Service Bus implements an older style pull model in which the downstream subscriber actively polls the topic subscription for new messages. On the upside, this approach gives the subscriber full control of the pace at which it processes messages. It controls when and how many messages to process at any given time. Unread messages remain in the subscription until processed. A significant shortcoming is the latency between the time the event is generated and the polling operation that pulls that message to the subscriber for processing. Also, the overhead of constant polling for the next event consumes resources and money.

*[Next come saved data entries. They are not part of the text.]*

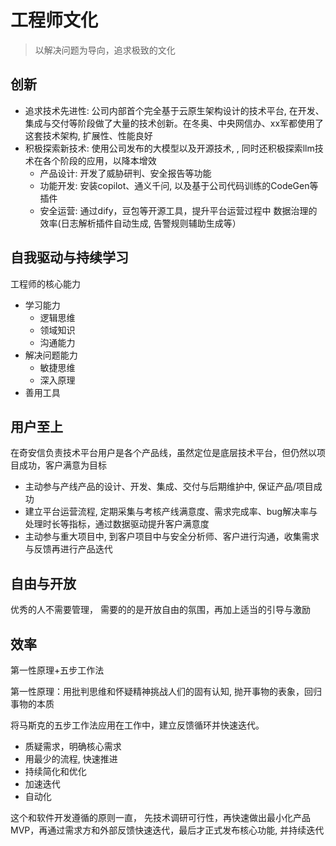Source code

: # 工程师文化

> 以解决问题为导向，追求极致的文化

## 创新

- 追求技术先进性: 公司内部首个完全基于云原生架构设计的技术平台, 在开发、集成与交付等阶段做了大量的技术创新。在冬奥、中央网信办、xx军都使用了这套技术架构, 扩展性、性能良好
- 积极探索新技术: 使用公司发布的大模型以及开源技术, , 同时还积极探索llm技术在各个阶段的应用，以降本增效
  - 产品设计: 开发了威胁研判、安全报告等功能
  - 功能开发: 安装copilot、通义千问, 以及基于公司代码训练的CodeGen等插件
  - 安全运营: 通过dify，豆包等开源工具，提升平台运营过程中 数据治理的效率(日志解析插件自动生成, 告警规则辅助生成等）

## 自我驱动与持续学习

工程师的核心能力

- 学习能力
  - 逻辑思维
  - 领域知识
  - 沟通能力
- 解决问题能力
  - 敏捷思维
  - 深入原理
- 善用工具

## 用户至上

在奇安信负责技术平台用户是各个产品线，虽然定位是底层技术平台，但仍然以项目成功，客户满意为目标

- 主动参与产线产品的设计、开发、集成、交付与后期维护中, 保证产品/项目成功
- 建立平台运营流程, 定期采集与考核产线满意度、需求完成率、bug解决率与处理时长等指标，通过数据驱动提升客户满意度
- 主动参与重大项目中, 到客户项目中与安全分析师、客户进行沟通，收集需求与反馈再进行产品迭代

## 自由与开放

优秀的人不需要管理， 需要的的是开放自由的氛围，再加上适当的引导与激励

## 效率

第一性原理+五步工作法

第一性原理：用批判思维和怀疑精神挑战人们的固有认知, 抛开事物的表象，回归事物的本质

将马斯克的五步工作法应用在工作中，建立反馈循环并快速迭代。

- 质疑需求，明确核心需求
- 用最少的流程, 快速推进
- 持续简化和优化
- 加速迭代
- 自动化

这个和软件开发遵循的原则一直， 先技术调研可行性，再快速做出最小化产品MVP，再通过需求方和外部反馈快速迭代，最后才正式发布核心功能, 并持续迭代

EventGrid, however, is different. It implements a push model in which events are sent to the EventHandlers as received, giving near real-time event delivery. It also reduces cost as the service is triggered only when it’s needed to consume an event – not continually as with polling. That said, an event handler must handle the incoming load and provide throttling mechanisms to protect itself from becoming overwhelmed. Many Azure services that consume these events, such as Azure Functions and Logic Apps provide automatic autoscaling capabilities to handle increased loads.

Event Grid is a fully managed serverless cloud service. It dynamically scales based on your traffic and charges you only for your actual usage, not pre-purchased capacity. The first 100,000 operations per month are free – operations being defined as event ingress (incoming event notifications), subscription delivery attempts, management calls, and filtering by subject. With 99.99% availability, EventGrid guarantees the delivery of an event within a 24-hour period, with built-in retry functionality for unsuccessful delivery. Undelivered messages can be moved to a “dead-letter” queue for resolution. Unlike Azure Service Bus, Event Grid is tuned for fast performance and doesn’t support features like ordered messaging, transactions, and sessions.

Streaming messages in the Azure cloud

Azure Service Bus and Event Grid provide great support for applications that expose single, discrete events like a new document has been inserted into a Cosmos DB. But, what if your cloud-native system needs to process a stream of related events? Event streams are more complex. They’re typically time-ordered, interrelated, and must be processed as a group.

Azure Event Hub is a data streaming platform and event ingestion service that collects, transforms, and stores events. It’s fine-tuned to capture streaming data, such as continuous event notifications emitted from a telemetry context. The service is highly scalable and can store and process millions of events per second. Shown in Figure 4-18, it’s often a front door for an event pipeline, decoupling ingest stream from event consumption.

Azure Event Hub

Figure 4-18. Azure Event Hub

Event Hub supports low latency and configurable time retention. Unlike queues and topics, Event Hubs keep event data after it’s been read by a consumer. This feature enables other data analytic services, both internal and external, to replay the data for further analysis. Events stored in event hub are only deleted upon expiration of the retention period, which is one day by default, but configurable.

Event Hub supports common event publishing protocols including HTTPS and AMQP. It also supports Kafka 1.0. Existing Kafka applications can communicate with Event Hub using the Kafka protocol providing an alternative to managing large Kafka clusters. Many open-source cloud-native systems embrace Kafka.

Event Hubs implements message streaming through a partitioned consumer model in which each consumer only reads a specific subset, or partition, of the message stream. This pattern enables tremendous horizontal scale for event processing and provides other stream-focused features that are unavailable in queues and topics. A partition is an ordered sequence of events that is held in an event hub. As newer events arrive, they’re added to the end of this sequence. Figure 4-19 shows partitioning in an Event Hub.

Event Hub partitioning

Figure 4-19. Event Hub partitioning

Instead of reading from the same resource, each consumer group reads across a subset, or partition, of the message stream.

For cloud-native applications that must stream large numbers of events, Azure Event Hub can be a robust and affordable solution.